SPACE SITUATIONAL AWARENESS
Virtually all aspects of modern life depend on satellite technology, including communications, media, commerce, navigation, defence and border security, agriculture and meteorology. The economic losses due to the disruption, or even worse the loss, of satellites providing these services would dwarf the trillions of dollars already being invested in building and installing existing space assets and infrastructure. With the ever accelerating population of satellites, space by-junk, debris and covert weapons being deployed into orbit, the monitoring of space and its utilization is now of vital significance.

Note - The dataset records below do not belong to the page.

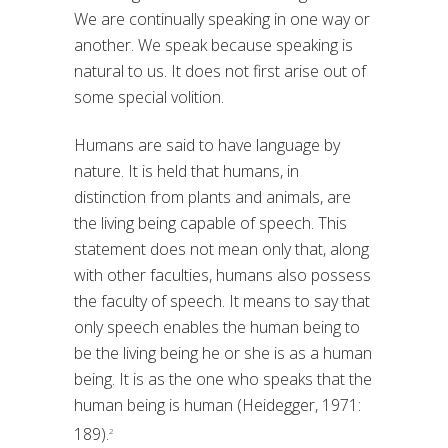
We are continually speaking in one way or
another. We speak because speaking is
natural to us. It does not first arise out of
some special volition.
Humans are said to have language by
nature. It is held that humans, in
distinction from plants and animals, are
the living being capable of speech. This
statement does not mean only that, along
with other faculties, humans also possess
the faculty of speech. It means to say that
only speech enables the human being to
be the living being he or she is as a human
being. It is as the one who speaks that the
human being is human (Heidegger, 1971:
189).
2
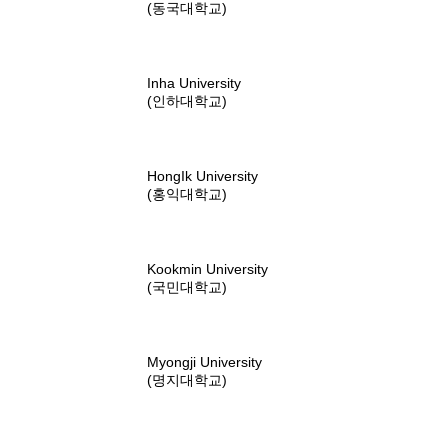
(동국대학교)
Inha University
(인하대학교)
HongIk University
(홍익대학교)
Kookmin University
(국민대학교)
Myongji University
(명지대학교)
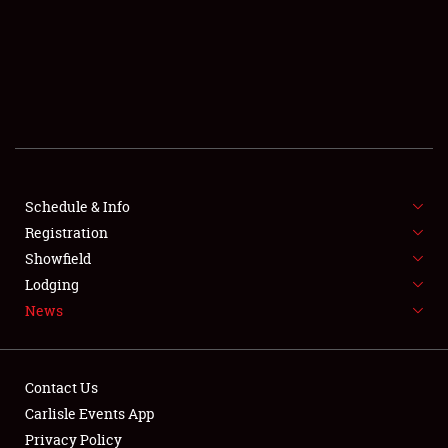
SCHEDULE & INFO
REGISTRATION
SHOWFIELD
FLEA MARKET & CAR CORRAL
Schedule & Info
Registration
SPONSORSHIP
Showfield
LODGING
Lodging
News
NEWS
Contact Us
Carlisle Events App
Privacy Policy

Understanding and managing the space environment is critical to the secure and safe use of this global domain. Of particular importance, are resident space objects in Geostationary Earth Orbit (GEO), which amount to over 80% of the capital value of space assets. Although there are many ground-based electro-optical and radar surveillance sensors that support global space situational awareness (SSA) efforts, the number of Space-Based Space-Surveillance systems is limited. Space based systems are not affected by obscuring weather or light pollution so have unrestricted visibility to detect objects. Additionally, they are able to view objects from different angles over short periods of time.
The Hyperion mission will support the global SSA effort using a constellation of 12U nanosatellites in Low Earth Orbit (LEO), observing the Medium Earth Orbit (MEO) and GEO orbital bands. Hyperion will provide large amounts of disparate data into the SSN. It can observe any GEO object from multiple vantage points at the same time to support object characterization. Significantly, it is Hyperion’s ability to have “persistent custody” of any GEO or MEO object of interest, which will not only provide improved observation of the space environment and monitoring of suspicious activity but will better support emerging activities such as rendezvous for on-orbit servicing.
The spacecraft are based on Inovor’s Apogee bus with a novel computer vision system, developed in collaboration with The Australian Institute for Machine Learning. This technology is able to extract very faint objects from a set of images using a unique machine learning algorithm.